Pollsters in Europe forecast big gains for the European far right in June’s EU election, on the heels of Dutch nationalist Geert Wilders’ win in the Netherlands late last year. Right-wing sentiment has been brewing over a mixture of inflation, the costly defense of Ukraine against Russia and expensive green policies. European Commission President Ursula von der Leyen has also taken a rightward turn, coming round to Italian leader Giorgia Meloni’s hardline position on migration, who has herself softened on right-wing fixations like EU membership and NATO responsibilities.
But Bannon also expressed concern at this convergence of von der Leyen with Meloni, who was once seen as the great hope of the European far right. Figures such as Matteo Salvini, Italy’s hard-line deputy premier, are seizing on her Atlanticist, pro-EU turn to present her as a traitor and push more hardcore policies. While Bannon didn’t criticize Meloni outright, he was at pains to portray himself as right wing — distancing himself from the term “conservative.”

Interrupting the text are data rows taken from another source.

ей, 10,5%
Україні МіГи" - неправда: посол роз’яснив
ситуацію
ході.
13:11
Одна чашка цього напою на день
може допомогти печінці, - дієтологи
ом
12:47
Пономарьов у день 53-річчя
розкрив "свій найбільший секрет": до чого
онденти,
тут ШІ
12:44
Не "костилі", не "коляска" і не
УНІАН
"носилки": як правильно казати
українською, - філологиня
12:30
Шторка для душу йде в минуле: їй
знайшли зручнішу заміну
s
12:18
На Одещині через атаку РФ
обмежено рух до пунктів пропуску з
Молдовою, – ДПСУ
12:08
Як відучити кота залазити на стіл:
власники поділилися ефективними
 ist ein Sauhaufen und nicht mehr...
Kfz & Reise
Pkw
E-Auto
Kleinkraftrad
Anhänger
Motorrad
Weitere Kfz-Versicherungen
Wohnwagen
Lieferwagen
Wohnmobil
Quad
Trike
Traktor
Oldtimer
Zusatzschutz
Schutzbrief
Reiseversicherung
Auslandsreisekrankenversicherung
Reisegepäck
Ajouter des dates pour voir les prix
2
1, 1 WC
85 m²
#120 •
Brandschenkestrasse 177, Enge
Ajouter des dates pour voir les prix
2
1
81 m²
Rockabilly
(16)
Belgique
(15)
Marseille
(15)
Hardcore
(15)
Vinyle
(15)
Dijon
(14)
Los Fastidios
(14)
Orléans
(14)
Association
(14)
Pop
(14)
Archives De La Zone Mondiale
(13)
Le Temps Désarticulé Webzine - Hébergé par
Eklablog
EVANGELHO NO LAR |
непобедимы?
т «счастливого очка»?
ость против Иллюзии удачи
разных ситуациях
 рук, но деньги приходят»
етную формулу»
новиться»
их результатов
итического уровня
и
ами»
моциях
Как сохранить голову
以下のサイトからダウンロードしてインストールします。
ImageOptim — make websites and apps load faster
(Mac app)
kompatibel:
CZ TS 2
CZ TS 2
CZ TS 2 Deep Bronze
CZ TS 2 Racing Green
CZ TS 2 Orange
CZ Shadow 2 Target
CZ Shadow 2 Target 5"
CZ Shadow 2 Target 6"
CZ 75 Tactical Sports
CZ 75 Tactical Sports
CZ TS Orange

Harnwell was more forthright, emphasizing that the next frontier would now be a bitter struggle within the right itself.
“Meloni made the calculation that Trumpism was dead in the U.S., that Steve had fulfilled all his usefulness to her, and that her political future lay in Brussels,” he told POLITICO. “Now she’s trying to put out feelers to Trump and his associates without repudiating her position of the last two years. She feels she can have her establishment cake and — how can I make this work — eat her anti-establishment cake at the same time. But if there’s one thing that defines Bannon, it’s expectations of loyalty. “
So it’s not just the liberal establishment in Bannon’s crosshairs this time — his next goal includes owning the right-wingers who betrayed him.